After Bad Joke, Take Apology Seriously

Times Staff Writer

In a season in which he has often regressed toward juvenile behavior, Shaquille O’Neal did the grown-up thing -- the right thing -- Friday night.

He cut a potential controversy short by apologizing for bad-taste remarks he made about Houston Rocket center Yao Ming, the rookie from China.

I cringed last summer when I first saw him launch into a kung-fu movie dialogue (complete with bad lip-syncing) when asked about Yao on the “Best Damn Sports Show Period.” But the show almost encouraged him by running a laugh track over it. Our culture continually encourages it by relegating Asians to the same stock roles in movies and television (It reached an all-time low with Long Duk Dong in the John Hughes film “Sixteen Candles”).

So Shaq kept at it, recently telling a reporter “Tell Yao Ming, ‘ching-chong-yang-wah-ah-soh.’ ”


Many fifth-graders on the playground think that sort of thing is funny. So did O’Neal.

“At times I try to be a comedian,” he said before Friday night’s game against Cleveland. “Sometimes I say good jokes, sometimes I say bad jokes. If I hurt anybody’s feelings, I apologize.”

How can we tell he was serious when he made his apology? Because he actually stood still long enough for a normal interview session with reporters. Another of his childlike maneuvers this season has been to duck the media and shirk any accountability when things have gone wrong (and often even on the good nights)

He has never been a good loser, and he always has taken real and perceived slights extra-personally. But he has reacted gracefully to the news that Yao leads him in fan voting for the Western Conference’s All-Star starting center.


He even grabbed me Friday and said: “Make sure you put in there I said congratulations to Yao Ming and his family.”

He acted like a man Friday. This shouldn’t be celebrated, just duly noted and now the whole thing can be buried.

It had taken on an increased life after a column that appeared in AsianWeek called out Shaq and stirred things up.

It’s 100% correct to say that O’Neal was wrong. What shouldn’t even be considered for one second is that O’Neal is a racist. In private conversations I’ve never heard him denigrate anyone on the basis of race.

What makes his comments different from those of John Rocker, for example, was that Rocker implied that New York in general and the No. 7 train in particular were worse places because of foreign-born people and homosexuals.

O’Neal wasn’t trying to demean an entire group of people. He was using the stereotype of the group to poke fun at an individual. It was a mistake, the bad decision of an “idiot prankster,” as he called himself.

(Sadly, O’Neal hasn’t been the only one to rush into the stereotypes. The Miami Heat thought it would be cute to pass out fortune cookies when the Rockets came to town. That’s probably the worst idea since my college cafeteria decided to “honor” Martin Luther King by serving black-eyed peas, collard greens and sweet potatoes on his birthday.)

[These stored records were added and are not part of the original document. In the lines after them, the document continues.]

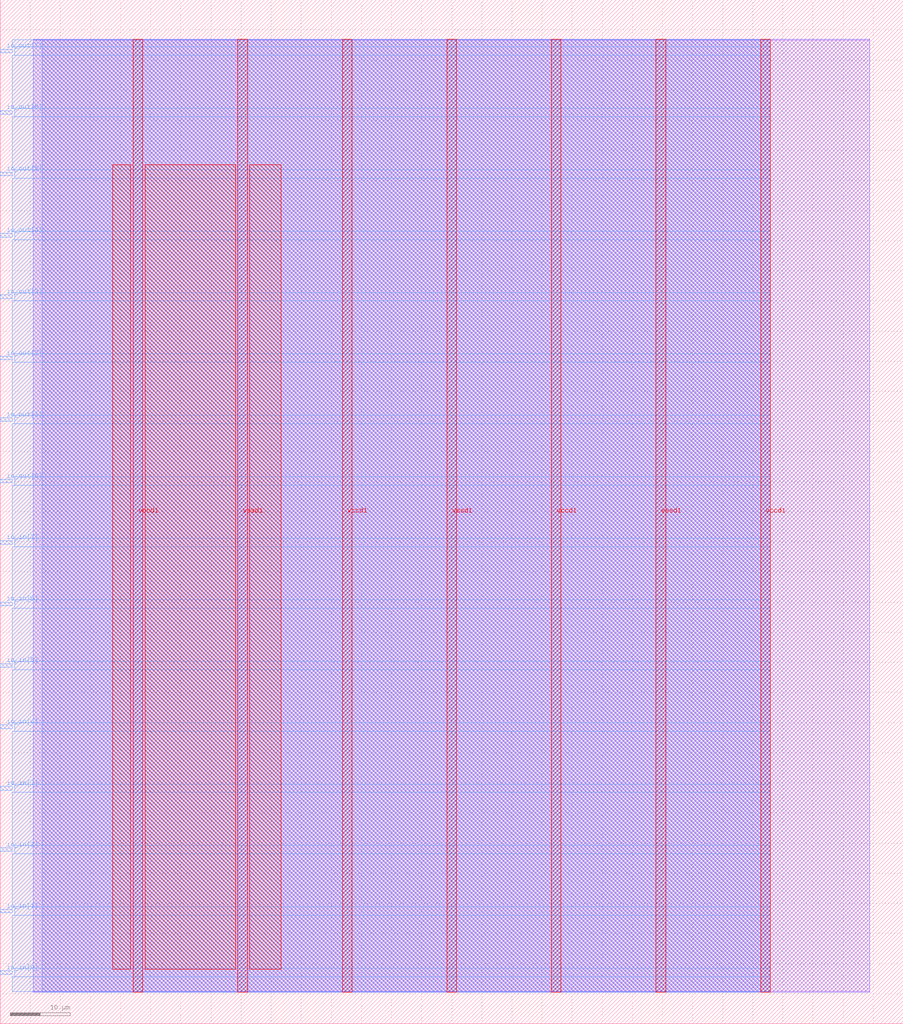
<source format=lef>
VERSION 5.7 ;
  NOWIREEXTENSIONATPIN ON ;
  DIVIDERCHAR "/" ;
  BUSBITCHARS "[]" ;
MACRO chase_the_beat
  CLASS BLOCK ;
  FOREIGN chase_the_beat ;
  ORIGIN 0.000 0.000 ;
  SIZE 150.000 BY 170.000 ;
  PIN io_in[0]
    DIRECTION INPUT ;
    USE SIGNAL ;
    PORT
      LAYER met3 ;
        RECT 0.000 8.200 2.000 8.800 ;
    END
  END io_in[0]
  PIN io_in[1]
    DIRECTION INPUT ;
    USE SIGNAL ;
    PORT
      LAYER met3 ;
        RECT 0.000 18.400 2.000 19.000 ;
    END
  END io_in[1]
  PIN io_in[2]
    DIRECTION INPUT ;
    USE SIGNAL ;
    PORT
      LAYER met3 ;
        RECT 0.000 28.600 2.000 29.200 ;
    END
  END io_in[2]
  PIN io_in[3]
    DIRECTION INPUT ;
    USE SIGNAL ;
    PORT
      LAYER met3 ;
        RECT 0.000 38.800 2.000 39.400 ;
    END
  END io_in[3]
  PIN io_in[4]
    DIRECTION INPUT ;
    USE SIGNAL ;
    PORT
      LAYER met3 ;
        RECT 0.000 49.000 2.000 49.600 ;
    END
  END io_in[4]
  PIN io_in[5]
    DIRECTION INPUT ;
    USE SIGNAL ;
    PORT
      LAYER met3 ;
        RECT 0.000 59.200 2.000 59.800 ;
    END
  END io_in[5]
  PIN io_in[6]
    DIRECTION INPUT ;
    USE SIGNAL ;
    PORT
      LAYER met3 ;
        RECT 0.000 69.400 2.000 70.000 ;
    END
  END io_in[6]
  PIN io_in[7]
    DIRECTION INPUT ;
    USE SIGNAL ;
    PORT
      LAYER met3 ;
        RECT 0.000 79.600 2.000 80.200 ;
    END
  END io_in[7]
  PIN io_out[0]
    DIRECTION OUTPUT TRISTATE ;
    USE SIGNAL ;
    PORT
      LAYER met3 ;
        RECT 0.000 89.800 2.000 90.400 ;
    END
  END io_out[0]
  PIN io_out[1]
    DIRECTION OUTPUT TRISTATE ;
    USE SIGNAL ;
    PORT
      LAYER met3 ;
        RECT 0.000 100.000 2.000 100.600 ;
    END
  END io_out[1]
  PIN io_out[2]
    DIRECTION OUTPUT TRISTATE ;
    USE SIGNAL ;
    PORT
      LAYER met3 ;
        RECT 0.000 110.200 2.000 110.800 ;
    END
  END io_out[2]
  PIN io_out[3]
    DIRECTION OUTPUT TRISTATE ;
    USE SIGNAL ;
    PORT
      LAYER met3 ;
        RECT 0.000 120.400 2.000 121.000 ;
    END
  END io_out[3]
  PIN io_out[4]
    DIRECTION OUTPUT TRISTATE ;
    USE SIGNAL ;
    PORT
      LAYER met3 ;
        RECT 0.000 130.600 2.000 131.200 ;
    END
  END io_out[4]
  PIN io_out[5]
    DIRECTION OUTPUT TRISTATE ;
    USE SIGNAL ;
    PORT
      LAYER met3 ;
        RECT 0.000 140.800 2.000 141.400 ;
    END
  END io_out[5]
  PIN io_out[6]
    DIRECTION OUTPUT TRISTATE ;
    USE SIGNAL ;
    PORT
      LAYER met3 ;
        RECT 0.000 151.000 2.000 151.600 ;
    END
  END io_out[6]
  PIN io_out[7]
    DIRECTION OUTPUT TRISTATE ;
    USE SIGNAL ;
    PORT
      LAYER met3 ;
        RECT 0.000 161.200 2.000 161.800 ;
    END
  END io_out[7]
  PIN vccd1
    DIRECTION INOUT ;
    USE POWER ;
    PORT
      LAYER met4 ;
        RECT 22.090 5.200 23.690 163.440 ;
    END
    PORT
      LAYER met4 ;
        RECT 56.830 5.200 58.430 163.440 ;
    END
    PORT
      LAYER met4 ;
        RECT 91.570 5.200 93.170 163.440 ;
    END
    PORT
      LAYER met4 ;
        RECT 126.310 5.200 127.910 163.440 ;
    END
  END vccd1
  PIN vssd1
    DIRECTION INOUT ;
    USE GROUND ;
    PORT
      LAYER met4 ;
        RECT 39.460 5.200 41.060 163.440 ;
    END
    PORT
      LAYER met4 ;
        RECT 74.200 5.200 75.800 163.440 ;
    END
    PORT
      LAYER met4 ;
        RECT 108.940 5.200 110.540 163.440 ;
    END
  END vssd1
  OBS
      LAYER li1 ;
        RECT 5.520 5.355 144.440 163.285 ;
      LAYER met1 ;
        RECT 5.520 5.200 144.440 163.440 ;
      LAYER met2 ;
        RECT 6.990 5.255 127.880 163.385 ;
      LAYER met3 ;
        RECT 2.000 162.200 127.900 163.365 ;
        RECT 2.400 160.800 127.900 162.200 ;
        RECT 2.000 152.000 127.900 160.800 ;
        RECT 2.400 150.600 127.900 152.000 ;
        RECT 2.000 141.800 127.900 150.600 ;
        RECT 2.400 140.400 127.900 141.800 ;
        RECT 2.000 131.600 127.900 140.400 ;
        RECT 2.400 130.200 127.900 131.600 ;
        RECT 2.000 121.400 127.900 130.200 ;
        RECT 2.400 120.000 127.900 121.400 ;
        RECT 2.000 111.200 127.900 120.000 ;
        RECT 2.400 109.800 127.900 111.200 ;
        RECT 2.000 101.000 127.900 109.800 ;
        RECT 2.400 99.600 127.900 101.000 ;
        RECT 2.000 90.800 127.900 99.600 ;
        RECT 2.400 89.400 127.900 90.800 ;
        RECT 2.000 80.600 127.900 89.400 ;
        RECT 2.400 79.200 127.900 80.600 ;
        RECT 2.000 70.400 127.900 79.200 ;
        RECT 2.400 69.000 127.900 70.400 ;
        RECT 2.000 60.200 127.900 69.000 ;
        RECT 2.400 58.800 127.900 60.200 ;
        RECT 2.000 50.000 127.900 58.800 ;
        RECT 2.400 48.600 127.900 50.000 ;
        RECT 2.000 39.800 127.900 48.600 ;
        RECT 2.400 38.400 127.900 39.800 ;
        RECT 2.000 29.600 127.900 38.400 ;
        RECT 2.400 28.200 127.900 29.600 ;
        RECT 2.000 19.400 127.900 28.200 ;
        RECT 2.400 18.000 127.900 19.400 ;
        RECT 2.000 9.200 127.900 18.000 ;
        RECT 2.400 7.800 127.900 9.200 ;
        RECT 2.000 5.275 127.900 7.800 ;
      LAYER met4 ;
        RECT 18.695 9.015 21.690 142.625 ;
        RECT 24.090 9.015 39.060 142.625 ;
        RECT 41.460 9.015 46.625 142.625 ;
  END
END chase_the_beat
END LIBRARY


</source>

At the Olympics in 1996 and with the regular stream of foreign reporters that comes through the Laker locker room, O’Neal has always been friendly to visitors from other countries. O’Neal said Friday that he has taken time to learn about different cultures and religions, even “Kaballah-ism” (didn’t know there was such a thing).


I’m judging him by the sum of all my experiences with him, not merely the perception of these ill-advised remarks

Same goes for O’Neal’s friendship with Nation of Islam leader Louis Farrakhan, who was a guest at his wedding last month. I can see the e-mails being prepared just at the sight of his name.

It’s impossible to accept the anti-Semitic remarks Farrakan has uttered. It’s also impossible to ignore the good Farrakhan has done within the African American community. I saw it firsthand when I lived in Washington and went down to the Mall for the Farrakhan-led Million Man March. It was the most positive and uplifting gathering I’ve ever experienced.

Muhammad Ali had an unpopular ally in Malcolm X during the 1960s. In the cases of Ali and O’Neal, they put their personal knowledge of their friends ahead of the public perception of their association.

For Laker fans, it might be time to do the same thing with O’Neal.